Action item:
Summarize the thread below in three sentences.

Smart rule of thumb and a survival rule as well is to simply have and allow no open containers in a car and also always to have a designated driver that has had no alcohol!  Really folks it is pretty simple!


----------



## MBuzzy (Dec 21, 2008)

jks9199 said:


> In VA, technically, a passenger can have an open container.  Functionally -- the driver's likely to get charged, because the code reads:_A rebuttable presumption that the driver has consumed an alcoholic beverage in violation of this section shall be created if (i) an open container is located within the passenger area of the motor vehicle, (ii) the alcoholic beverage in the open container has been at least partially removed and (iii) the appearance, conduct, odor of alcohol, speech or other physical characteristic of the driver of the motor vehicle may be reasonably associated with the consumption of an alcoholic beverage.
> _​Additionally, some localities have ordinances that more generally prohibit having an open container or simply drinking in public.



Very true, maybe I should have added - just because something is legal, doesn't make it a good idea.  Or doesn't mean that there are other ways that they can get you.  Still not something that I would ever do.


----------



## sgtmac_46 (Dec 27, 2008)

Carol Kaur said:


> Just heard about a strange story, and I'm curious to know about what you folks in the LE community would say about it.
> 
> A guy, lets call him "Bjorn", was having a small holiday get-together at his house.  A few family members, a few friends, a mix of children and adults.  Bjorn and a couple of the guys were having a drink or two.   A decision was made to see a movie.  Bjorn says his SUV is big enough to fit everyone.  Bjorn's gf volunteers to drive, because Bjorn has been drinking.  They drive a couple towns away to the theatre, catch the film, 90 minutes later they are back on the road again heading for home, Bjorn's gf is driving again.
> 
> ...



State and local laws vary.....in Missouri it's not illegal for a passenger to have an open container, it IS illegal for the driver.Some  municipalities have ordinances for open containers, but they apply to the person in constructive possession of the open container.

Material provided:
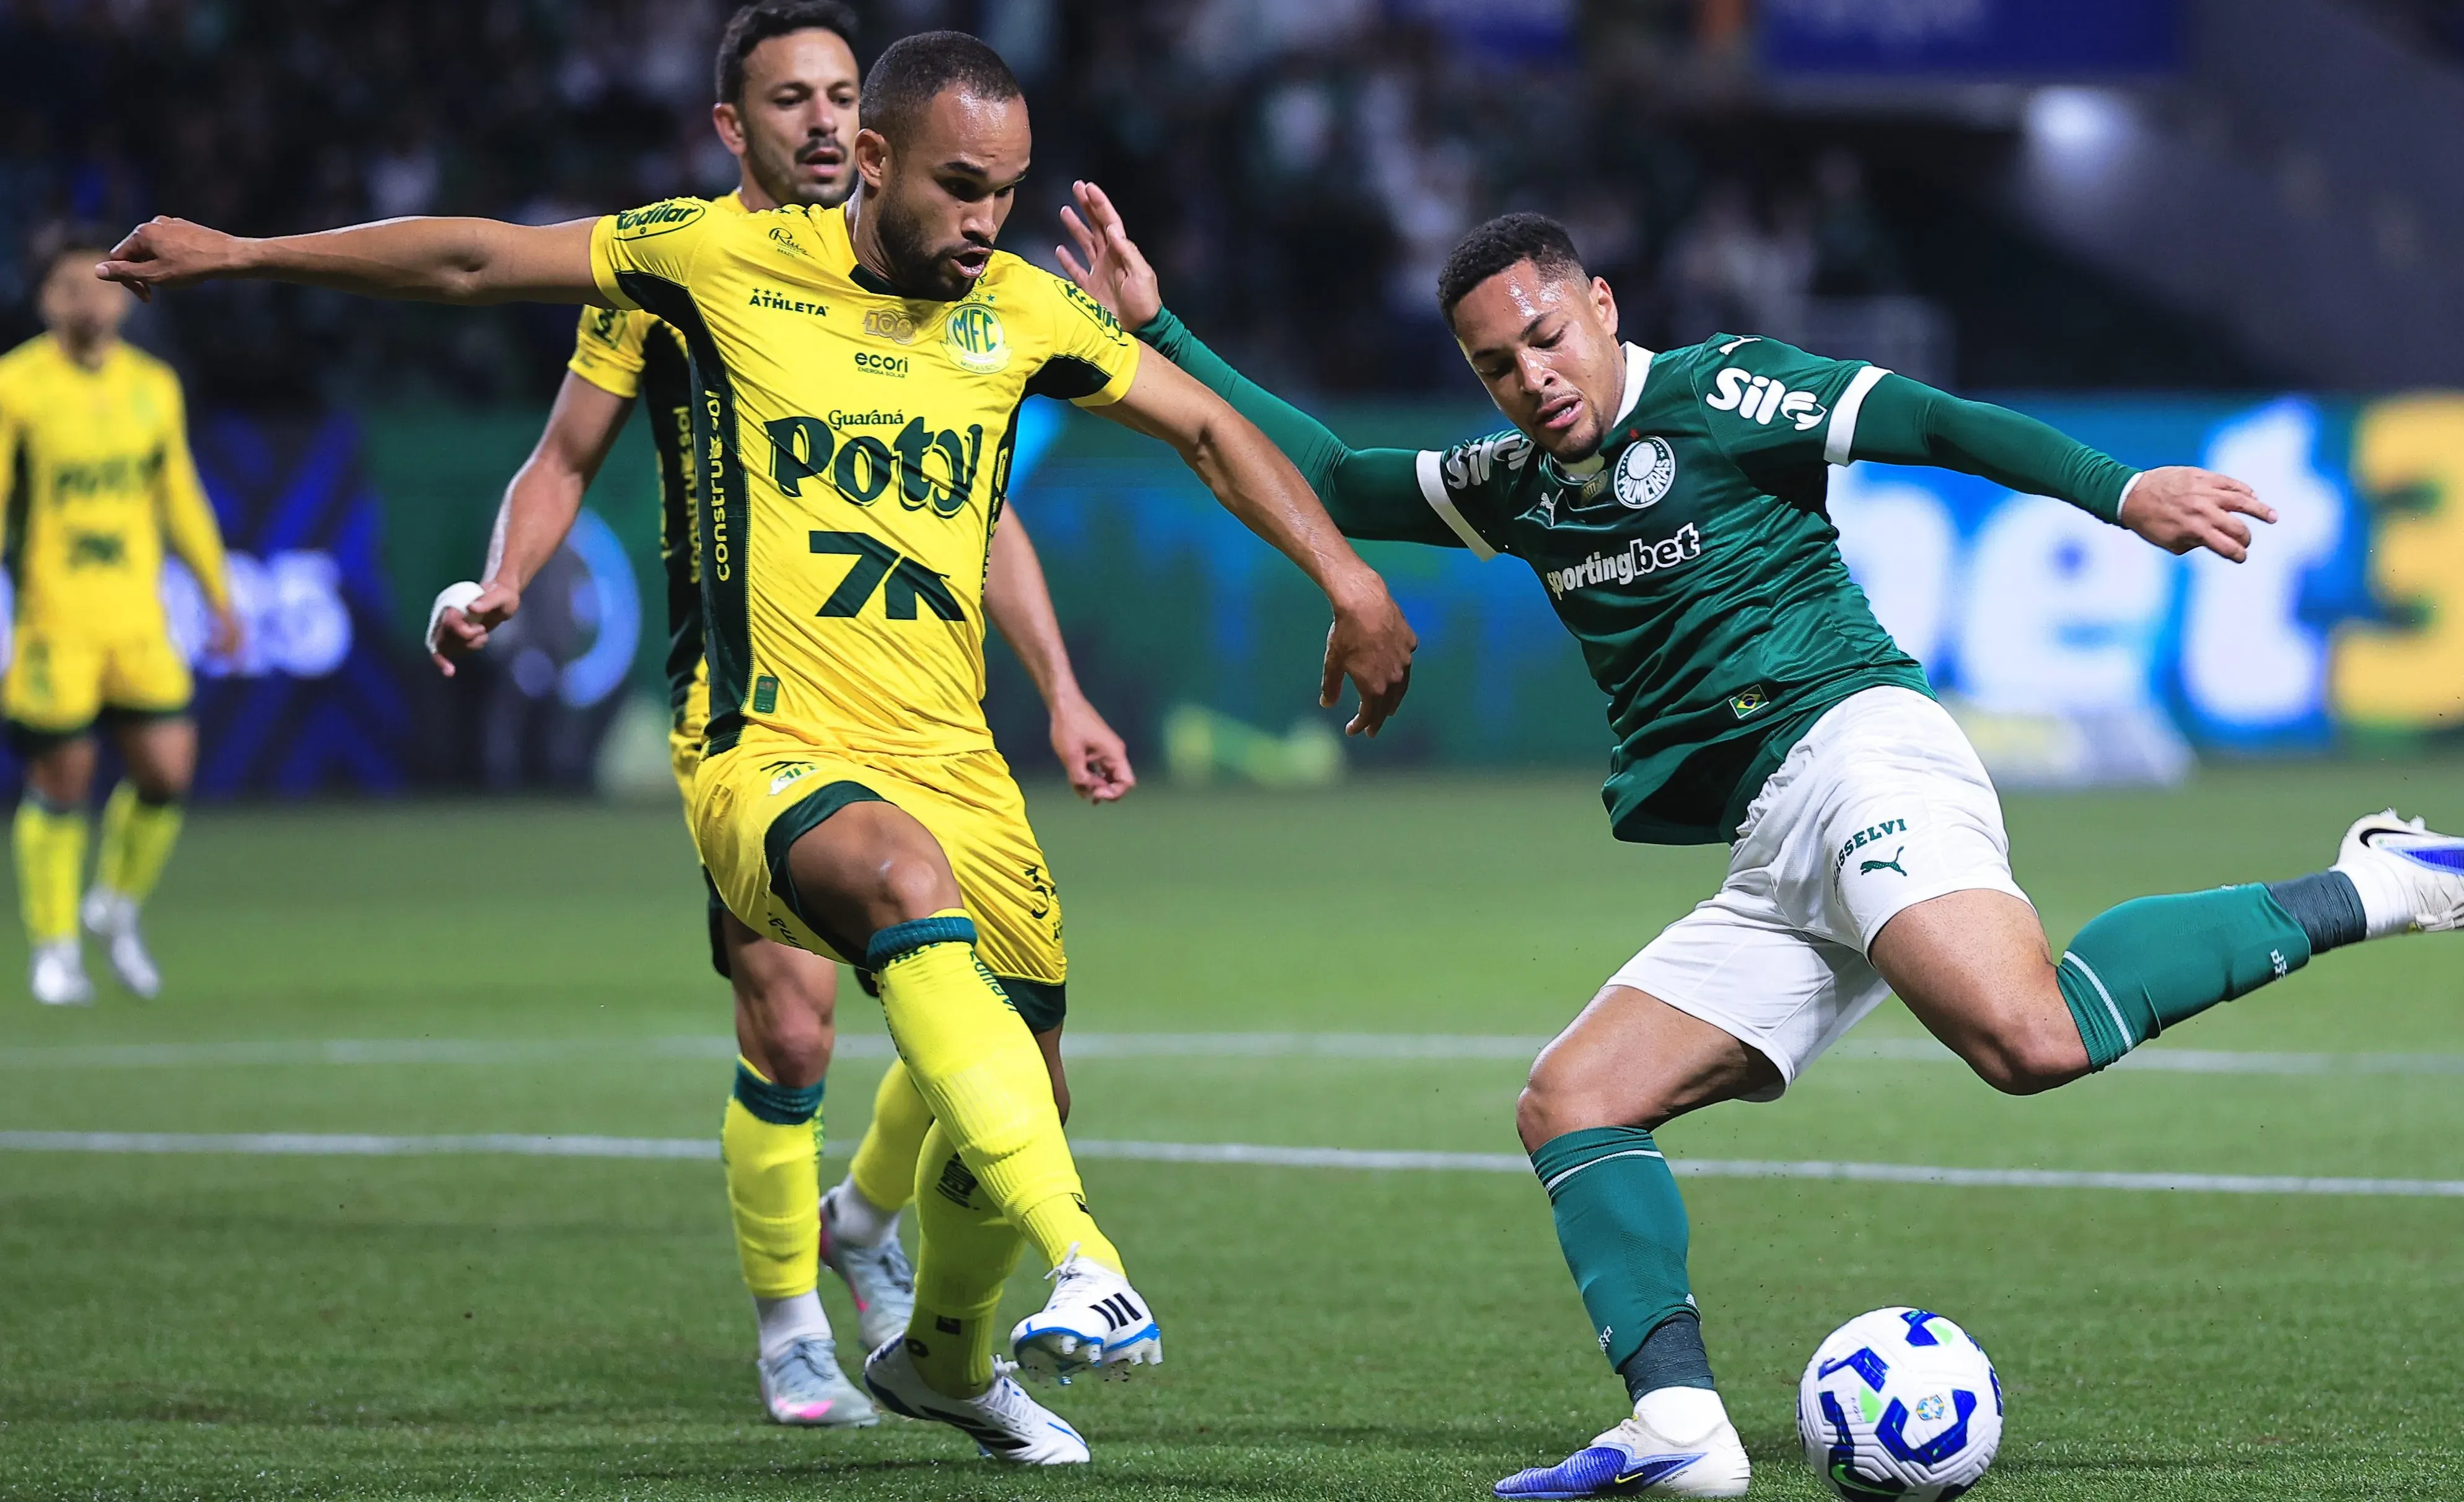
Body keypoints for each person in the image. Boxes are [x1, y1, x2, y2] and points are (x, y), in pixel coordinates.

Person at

Solution for this problem:
The thread advises allowing no open containers in a car and always having a designated driver who has had no alcohol, adding that something legal is not necessarily a good idea. In Virginia a passenger can technically have an open container, but the driver is likely to be charged, because the code presumes the driver has been drinking if a partly emptied open container is in the passenger area and the driver shows signs associated with drinking. State and local laws vary: in Missouri an open container is illegal for the driver but not for a passenger, and some localities have ordinances against open containers or public drinking, which in Missouri apply to whoever is in constructive possession of the container.